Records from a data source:
§ §
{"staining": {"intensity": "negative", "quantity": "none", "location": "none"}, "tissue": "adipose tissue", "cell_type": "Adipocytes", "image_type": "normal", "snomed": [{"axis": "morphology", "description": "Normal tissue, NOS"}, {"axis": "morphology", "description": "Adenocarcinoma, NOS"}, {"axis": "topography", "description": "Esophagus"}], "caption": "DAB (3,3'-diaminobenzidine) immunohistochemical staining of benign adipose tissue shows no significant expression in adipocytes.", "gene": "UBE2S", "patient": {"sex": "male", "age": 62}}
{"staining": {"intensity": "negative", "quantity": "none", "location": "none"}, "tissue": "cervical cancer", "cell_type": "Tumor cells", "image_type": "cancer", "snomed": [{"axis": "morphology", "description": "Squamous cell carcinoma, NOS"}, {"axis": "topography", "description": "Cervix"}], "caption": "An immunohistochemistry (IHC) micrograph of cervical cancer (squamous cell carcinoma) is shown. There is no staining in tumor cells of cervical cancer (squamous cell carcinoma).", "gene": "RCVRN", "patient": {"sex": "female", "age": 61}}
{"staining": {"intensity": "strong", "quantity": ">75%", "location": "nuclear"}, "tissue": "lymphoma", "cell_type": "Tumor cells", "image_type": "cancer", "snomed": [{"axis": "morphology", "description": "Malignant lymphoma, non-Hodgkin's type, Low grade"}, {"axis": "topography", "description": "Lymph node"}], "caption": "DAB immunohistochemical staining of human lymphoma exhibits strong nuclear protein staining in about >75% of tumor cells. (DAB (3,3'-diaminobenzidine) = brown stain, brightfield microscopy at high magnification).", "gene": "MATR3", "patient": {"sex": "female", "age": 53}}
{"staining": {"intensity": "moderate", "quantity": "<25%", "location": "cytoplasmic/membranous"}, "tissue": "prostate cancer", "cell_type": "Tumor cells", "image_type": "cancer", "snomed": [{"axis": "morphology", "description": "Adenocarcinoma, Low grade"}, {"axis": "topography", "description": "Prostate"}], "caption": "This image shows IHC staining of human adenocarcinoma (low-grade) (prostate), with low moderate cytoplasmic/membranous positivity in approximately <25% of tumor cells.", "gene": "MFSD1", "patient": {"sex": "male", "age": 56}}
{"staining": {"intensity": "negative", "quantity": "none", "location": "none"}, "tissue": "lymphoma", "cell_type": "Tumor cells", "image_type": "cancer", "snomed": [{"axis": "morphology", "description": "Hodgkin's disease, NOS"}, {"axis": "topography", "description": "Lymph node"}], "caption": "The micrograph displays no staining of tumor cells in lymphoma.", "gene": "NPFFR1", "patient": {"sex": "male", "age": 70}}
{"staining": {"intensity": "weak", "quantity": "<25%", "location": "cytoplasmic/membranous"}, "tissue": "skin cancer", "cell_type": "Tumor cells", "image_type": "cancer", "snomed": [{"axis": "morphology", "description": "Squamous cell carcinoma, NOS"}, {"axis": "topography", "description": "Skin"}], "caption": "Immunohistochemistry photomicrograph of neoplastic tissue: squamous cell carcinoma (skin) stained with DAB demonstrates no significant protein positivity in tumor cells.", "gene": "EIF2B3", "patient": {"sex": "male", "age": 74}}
§ §
YOUR ASSIGNMENT: Go through the records above. Copy each line in which the string "shows" appears.

ANSWER AREA:
{"staining": {"intensity": "negative", "quantity": "none", "location": "none"}, "tissue": "adipose tissue", "cell_type": "Adipocytes", "image_type": "normal", "snomed": [{"axis": "morphology", "description": "Normal tissue, NOS"}, {"axis": "morphology", "description": "Adenocarcinoma, NOS"}, {"axis": "topography", "description": "Esophagus"}], "caption": "DAB (3,3'-diaminobenzidine) immunohistochemical staining of benign adipose tissue shows no significant expression in adipocytes.", "gene": "UBE2S", "patient": {"sex": "male", "age": 62}}
{"staining": {"intensity": "moderate", "quantity": "<25%", "location": "cytoplasmic/membranous"}, "tissue": "prostate cancer", "cell_type": "Tumor cells", "image_type": "cancer", "snomed": [{"axis": "morphology", "description": "Adenocarcinoma, Low grade"}, {"axis": "topography", "description": "Prostate"}], "caption": "This image shows IHC staining of human adenocarcinoma (low-grade) (prostate), with low moderate cytoplasmic/membranous positivity in approximately <25% of tumor cells.", "gene": "MFSD1", "patient": {"sex": "male", "age": 56}}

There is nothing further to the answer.